_Problem to work on_: How many lines in the data below contain the string "IMPRINT"? Reply with the count alone.

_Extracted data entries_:

- - - -

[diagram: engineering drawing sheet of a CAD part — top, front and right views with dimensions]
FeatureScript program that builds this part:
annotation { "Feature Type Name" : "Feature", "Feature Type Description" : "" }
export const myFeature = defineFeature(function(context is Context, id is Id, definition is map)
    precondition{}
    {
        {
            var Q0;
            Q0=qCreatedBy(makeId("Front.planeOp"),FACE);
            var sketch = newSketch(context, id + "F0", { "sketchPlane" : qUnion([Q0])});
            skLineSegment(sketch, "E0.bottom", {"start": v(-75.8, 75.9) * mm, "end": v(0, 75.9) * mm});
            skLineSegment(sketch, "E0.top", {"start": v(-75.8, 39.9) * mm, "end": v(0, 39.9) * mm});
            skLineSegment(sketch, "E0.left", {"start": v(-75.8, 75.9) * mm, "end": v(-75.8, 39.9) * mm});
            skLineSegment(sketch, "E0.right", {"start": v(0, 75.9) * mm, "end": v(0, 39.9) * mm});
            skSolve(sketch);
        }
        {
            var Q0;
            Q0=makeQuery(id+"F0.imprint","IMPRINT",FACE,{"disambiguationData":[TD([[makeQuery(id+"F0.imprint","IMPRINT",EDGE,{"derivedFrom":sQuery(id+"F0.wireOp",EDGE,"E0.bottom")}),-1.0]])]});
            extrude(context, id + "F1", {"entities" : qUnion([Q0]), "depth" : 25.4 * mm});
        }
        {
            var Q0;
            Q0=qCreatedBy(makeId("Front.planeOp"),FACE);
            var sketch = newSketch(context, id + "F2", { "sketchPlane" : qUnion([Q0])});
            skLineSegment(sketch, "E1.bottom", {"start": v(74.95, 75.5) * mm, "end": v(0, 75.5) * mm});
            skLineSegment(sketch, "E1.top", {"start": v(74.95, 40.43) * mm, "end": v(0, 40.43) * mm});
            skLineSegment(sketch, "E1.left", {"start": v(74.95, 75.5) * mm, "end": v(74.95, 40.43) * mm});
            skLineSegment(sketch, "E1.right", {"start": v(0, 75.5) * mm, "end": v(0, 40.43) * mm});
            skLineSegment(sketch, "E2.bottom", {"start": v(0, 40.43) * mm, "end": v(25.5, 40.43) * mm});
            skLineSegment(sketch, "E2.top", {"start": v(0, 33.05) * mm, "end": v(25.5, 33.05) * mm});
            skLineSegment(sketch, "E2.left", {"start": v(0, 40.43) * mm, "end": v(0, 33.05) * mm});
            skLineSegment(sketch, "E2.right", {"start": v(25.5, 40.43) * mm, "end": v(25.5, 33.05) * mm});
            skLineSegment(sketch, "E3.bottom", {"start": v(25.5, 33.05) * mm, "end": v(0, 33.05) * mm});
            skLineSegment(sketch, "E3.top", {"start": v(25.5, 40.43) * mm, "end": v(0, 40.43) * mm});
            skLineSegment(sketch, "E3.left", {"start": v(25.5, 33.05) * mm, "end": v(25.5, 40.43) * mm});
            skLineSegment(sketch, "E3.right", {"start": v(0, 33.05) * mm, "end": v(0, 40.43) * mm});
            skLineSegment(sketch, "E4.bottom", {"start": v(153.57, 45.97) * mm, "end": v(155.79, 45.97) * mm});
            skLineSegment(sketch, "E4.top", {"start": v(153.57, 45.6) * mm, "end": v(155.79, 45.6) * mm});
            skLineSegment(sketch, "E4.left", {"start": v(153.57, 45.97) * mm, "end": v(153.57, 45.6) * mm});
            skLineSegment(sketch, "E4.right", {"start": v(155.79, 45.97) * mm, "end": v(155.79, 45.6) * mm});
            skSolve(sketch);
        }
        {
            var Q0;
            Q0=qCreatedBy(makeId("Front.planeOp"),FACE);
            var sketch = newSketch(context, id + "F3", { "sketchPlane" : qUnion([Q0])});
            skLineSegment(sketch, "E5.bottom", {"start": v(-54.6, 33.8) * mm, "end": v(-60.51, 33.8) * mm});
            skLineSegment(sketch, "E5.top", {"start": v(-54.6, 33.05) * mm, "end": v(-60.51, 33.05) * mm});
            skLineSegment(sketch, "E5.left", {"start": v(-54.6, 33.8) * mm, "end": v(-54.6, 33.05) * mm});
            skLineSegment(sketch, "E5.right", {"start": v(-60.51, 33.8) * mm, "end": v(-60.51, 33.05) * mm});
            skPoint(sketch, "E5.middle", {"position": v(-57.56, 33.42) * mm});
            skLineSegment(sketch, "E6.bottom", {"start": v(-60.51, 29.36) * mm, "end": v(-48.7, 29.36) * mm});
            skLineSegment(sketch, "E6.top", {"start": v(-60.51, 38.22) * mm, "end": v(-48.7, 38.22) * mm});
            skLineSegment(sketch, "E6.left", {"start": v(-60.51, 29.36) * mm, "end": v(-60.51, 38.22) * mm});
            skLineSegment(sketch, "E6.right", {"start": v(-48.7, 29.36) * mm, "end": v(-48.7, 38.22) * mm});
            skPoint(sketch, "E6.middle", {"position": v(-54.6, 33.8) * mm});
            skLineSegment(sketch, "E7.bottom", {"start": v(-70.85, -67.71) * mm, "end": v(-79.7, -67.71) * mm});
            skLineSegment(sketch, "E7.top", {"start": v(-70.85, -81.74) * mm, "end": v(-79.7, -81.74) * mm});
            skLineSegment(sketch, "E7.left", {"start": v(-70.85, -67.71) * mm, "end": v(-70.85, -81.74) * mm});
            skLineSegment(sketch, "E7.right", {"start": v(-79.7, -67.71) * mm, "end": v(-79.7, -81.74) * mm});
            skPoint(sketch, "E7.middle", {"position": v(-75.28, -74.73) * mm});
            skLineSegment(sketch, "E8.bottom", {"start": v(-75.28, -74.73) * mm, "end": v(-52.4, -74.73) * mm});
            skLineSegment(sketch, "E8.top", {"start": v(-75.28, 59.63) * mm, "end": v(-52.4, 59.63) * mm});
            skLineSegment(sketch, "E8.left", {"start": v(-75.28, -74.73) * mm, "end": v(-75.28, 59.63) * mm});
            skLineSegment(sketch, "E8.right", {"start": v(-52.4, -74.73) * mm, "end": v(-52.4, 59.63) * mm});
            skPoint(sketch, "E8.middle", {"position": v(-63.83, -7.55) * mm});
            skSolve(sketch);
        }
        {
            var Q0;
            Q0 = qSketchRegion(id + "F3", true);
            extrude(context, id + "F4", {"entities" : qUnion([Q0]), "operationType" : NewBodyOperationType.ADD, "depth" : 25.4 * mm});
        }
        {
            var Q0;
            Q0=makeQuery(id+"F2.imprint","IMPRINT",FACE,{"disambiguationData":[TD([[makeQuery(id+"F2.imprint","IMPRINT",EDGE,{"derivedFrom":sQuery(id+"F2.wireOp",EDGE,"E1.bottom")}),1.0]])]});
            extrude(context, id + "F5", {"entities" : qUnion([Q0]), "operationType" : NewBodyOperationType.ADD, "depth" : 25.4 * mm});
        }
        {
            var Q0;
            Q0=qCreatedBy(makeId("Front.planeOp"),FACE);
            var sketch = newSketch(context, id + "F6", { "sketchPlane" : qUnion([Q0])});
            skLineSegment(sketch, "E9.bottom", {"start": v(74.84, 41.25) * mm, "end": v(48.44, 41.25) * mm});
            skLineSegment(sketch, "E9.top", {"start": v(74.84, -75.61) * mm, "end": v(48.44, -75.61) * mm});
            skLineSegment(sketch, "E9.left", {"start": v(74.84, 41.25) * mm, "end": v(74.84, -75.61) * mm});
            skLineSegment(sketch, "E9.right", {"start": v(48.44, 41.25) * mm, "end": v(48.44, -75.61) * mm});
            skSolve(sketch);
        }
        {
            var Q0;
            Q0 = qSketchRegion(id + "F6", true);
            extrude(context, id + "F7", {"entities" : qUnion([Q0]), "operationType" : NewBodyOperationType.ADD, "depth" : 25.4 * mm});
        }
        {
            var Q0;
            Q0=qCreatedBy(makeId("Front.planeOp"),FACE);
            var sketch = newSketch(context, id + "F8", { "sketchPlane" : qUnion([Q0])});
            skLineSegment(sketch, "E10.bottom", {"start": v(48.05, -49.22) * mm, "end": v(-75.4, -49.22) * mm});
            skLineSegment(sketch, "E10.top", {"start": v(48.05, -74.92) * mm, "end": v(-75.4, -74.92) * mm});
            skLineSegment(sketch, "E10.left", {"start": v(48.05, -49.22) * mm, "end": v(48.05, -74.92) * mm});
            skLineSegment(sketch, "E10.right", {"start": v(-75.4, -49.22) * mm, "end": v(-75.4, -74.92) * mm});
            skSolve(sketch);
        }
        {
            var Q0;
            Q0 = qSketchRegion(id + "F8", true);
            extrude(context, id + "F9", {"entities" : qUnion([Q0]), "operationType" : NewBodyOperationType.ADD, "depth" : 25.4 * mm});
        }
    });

- - - -

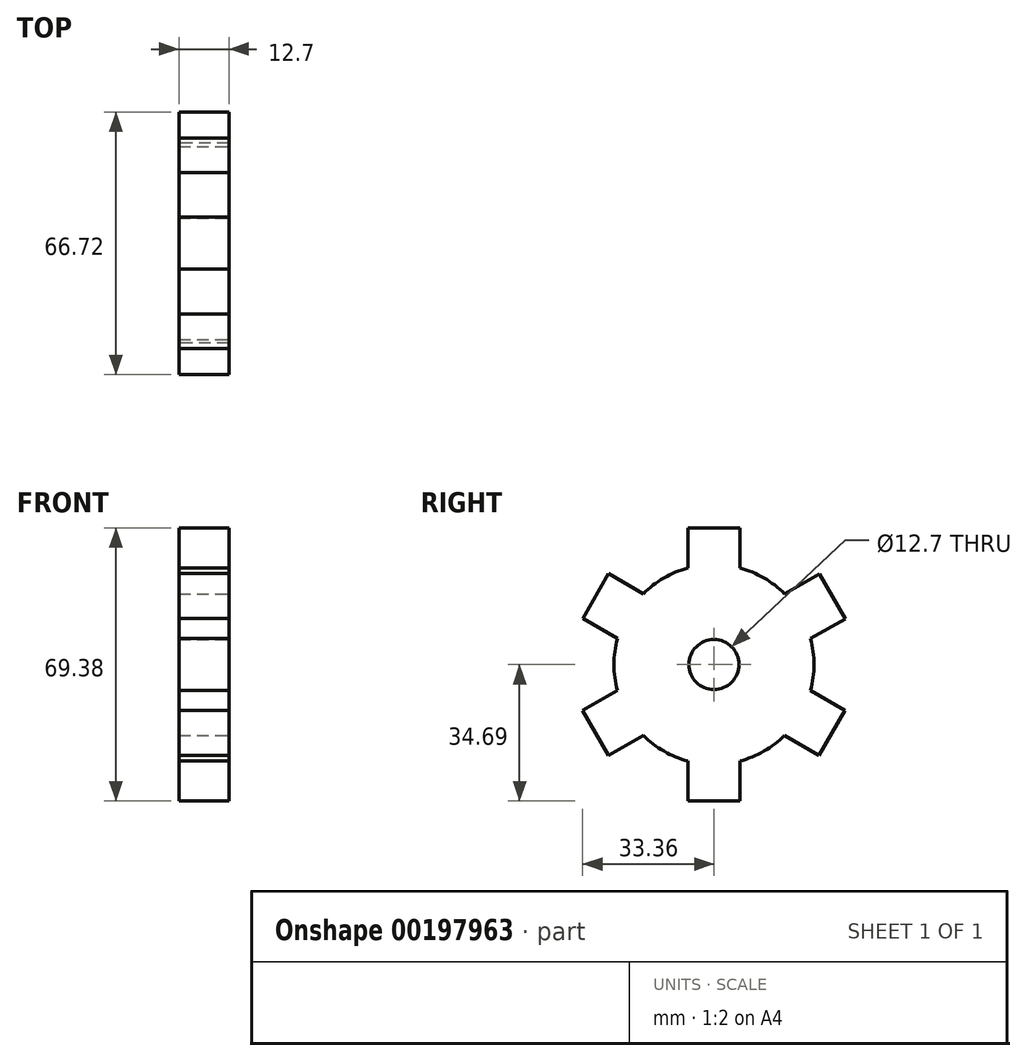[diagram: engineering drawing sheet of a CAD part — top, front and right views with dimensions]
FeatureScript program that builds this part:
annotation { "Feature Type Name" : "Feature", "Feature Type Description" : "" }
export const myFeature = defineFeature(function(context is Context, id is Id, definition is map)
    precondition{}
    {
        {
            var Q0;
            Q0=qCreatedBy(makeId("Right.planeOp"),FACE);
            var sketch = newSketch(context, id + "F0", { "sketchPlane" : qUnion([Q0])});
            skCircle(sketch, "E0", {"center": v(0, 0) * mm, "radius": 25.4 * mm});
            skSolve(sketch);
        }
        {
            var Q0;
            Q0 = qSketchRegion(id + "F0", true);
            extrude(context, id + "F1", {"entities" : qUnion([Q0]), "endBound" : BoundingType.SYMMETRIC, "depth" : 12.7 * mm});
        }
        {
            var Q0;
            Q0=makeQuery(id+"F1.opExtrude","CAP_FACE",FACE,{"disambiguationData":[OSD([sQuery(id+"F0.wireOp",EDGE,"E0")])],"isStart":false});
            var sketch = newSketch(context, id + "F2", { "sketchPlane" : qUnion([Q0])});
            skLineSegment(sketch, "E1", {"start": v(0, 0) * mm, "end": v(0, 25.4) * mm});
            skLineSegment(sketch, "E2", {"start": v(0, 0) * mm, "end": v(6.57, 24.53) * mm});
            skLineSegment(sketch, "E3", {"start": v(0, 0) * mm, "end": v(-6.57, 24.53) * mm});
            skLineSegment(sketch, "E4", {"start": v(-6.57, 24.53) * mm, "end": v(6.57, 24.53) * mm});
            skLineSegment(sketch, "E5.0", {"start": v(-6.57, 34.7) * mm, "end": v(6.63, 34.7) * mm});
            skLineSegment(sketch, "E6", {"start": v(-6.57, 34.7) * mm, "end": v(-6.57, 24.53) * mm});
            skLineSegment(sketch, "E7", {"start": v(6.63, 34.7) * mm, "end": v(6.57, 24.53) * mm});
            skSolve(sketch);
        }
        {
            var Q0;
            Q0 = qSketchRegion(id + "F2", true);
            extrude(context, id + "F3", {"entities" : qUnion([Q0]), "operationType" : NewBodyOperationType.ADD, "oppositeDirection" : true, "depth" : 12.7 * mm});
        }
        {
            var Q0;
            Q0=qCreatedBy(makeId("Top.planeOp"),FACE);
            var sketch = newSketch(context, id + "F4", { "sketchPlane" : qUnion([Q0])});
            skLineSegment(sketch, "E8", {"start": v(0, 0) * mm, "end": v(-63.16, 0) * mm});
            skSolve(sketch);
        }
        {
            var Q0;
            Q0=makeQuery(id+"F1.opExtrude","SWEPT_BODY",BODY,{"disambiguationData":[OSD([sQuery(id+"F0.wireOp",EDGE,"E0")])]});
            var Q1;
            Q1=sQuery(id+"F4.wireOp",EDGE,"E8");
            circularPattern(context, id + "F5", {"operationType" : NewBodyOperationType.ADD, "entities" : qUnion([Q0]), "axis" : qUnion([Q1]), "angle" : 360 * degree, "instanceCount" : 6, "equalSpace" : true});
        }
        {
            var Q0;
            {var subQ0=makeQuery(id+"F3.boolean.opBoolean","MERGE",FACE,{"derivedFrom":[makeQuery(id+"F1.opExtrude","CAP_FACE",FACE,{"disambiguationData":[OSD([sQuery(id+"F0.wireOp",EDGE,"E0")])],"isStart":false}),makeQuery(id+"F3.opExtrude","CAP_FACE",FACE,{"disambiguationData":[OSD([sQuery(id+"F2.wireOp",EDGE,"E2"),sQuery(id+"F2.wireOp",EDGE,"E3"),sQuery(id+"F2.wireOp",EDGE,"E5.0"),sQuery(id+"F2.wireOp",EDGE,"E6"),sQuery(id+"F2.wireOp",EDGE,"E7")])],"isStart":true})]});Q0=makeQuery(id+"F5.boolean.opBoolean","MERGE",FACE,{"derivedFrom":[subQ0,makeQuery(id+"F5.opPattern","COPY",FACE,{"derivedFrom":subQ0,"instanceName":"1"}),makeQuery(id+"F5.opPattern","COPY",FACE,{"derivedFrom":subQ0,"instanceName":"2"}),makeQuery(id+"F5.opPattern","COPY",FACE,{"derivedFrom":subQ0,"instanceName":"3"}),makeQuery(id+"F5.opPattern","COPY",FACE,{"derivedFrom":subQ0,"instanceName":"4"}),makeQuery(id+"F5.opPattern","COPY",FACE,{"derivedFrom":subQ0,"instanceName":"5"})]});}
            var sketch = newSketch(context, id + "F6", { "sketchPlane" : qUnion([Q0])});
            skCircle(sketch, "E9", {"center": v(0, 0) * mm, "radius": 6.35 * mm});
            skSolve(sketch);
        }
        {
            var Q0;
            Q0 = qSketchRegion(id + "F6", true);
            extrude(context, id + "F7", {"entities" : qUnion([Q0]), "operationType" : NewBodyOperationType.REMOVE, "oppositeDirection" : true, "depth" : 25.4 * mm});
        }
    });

- - - -

_Answer below_: 2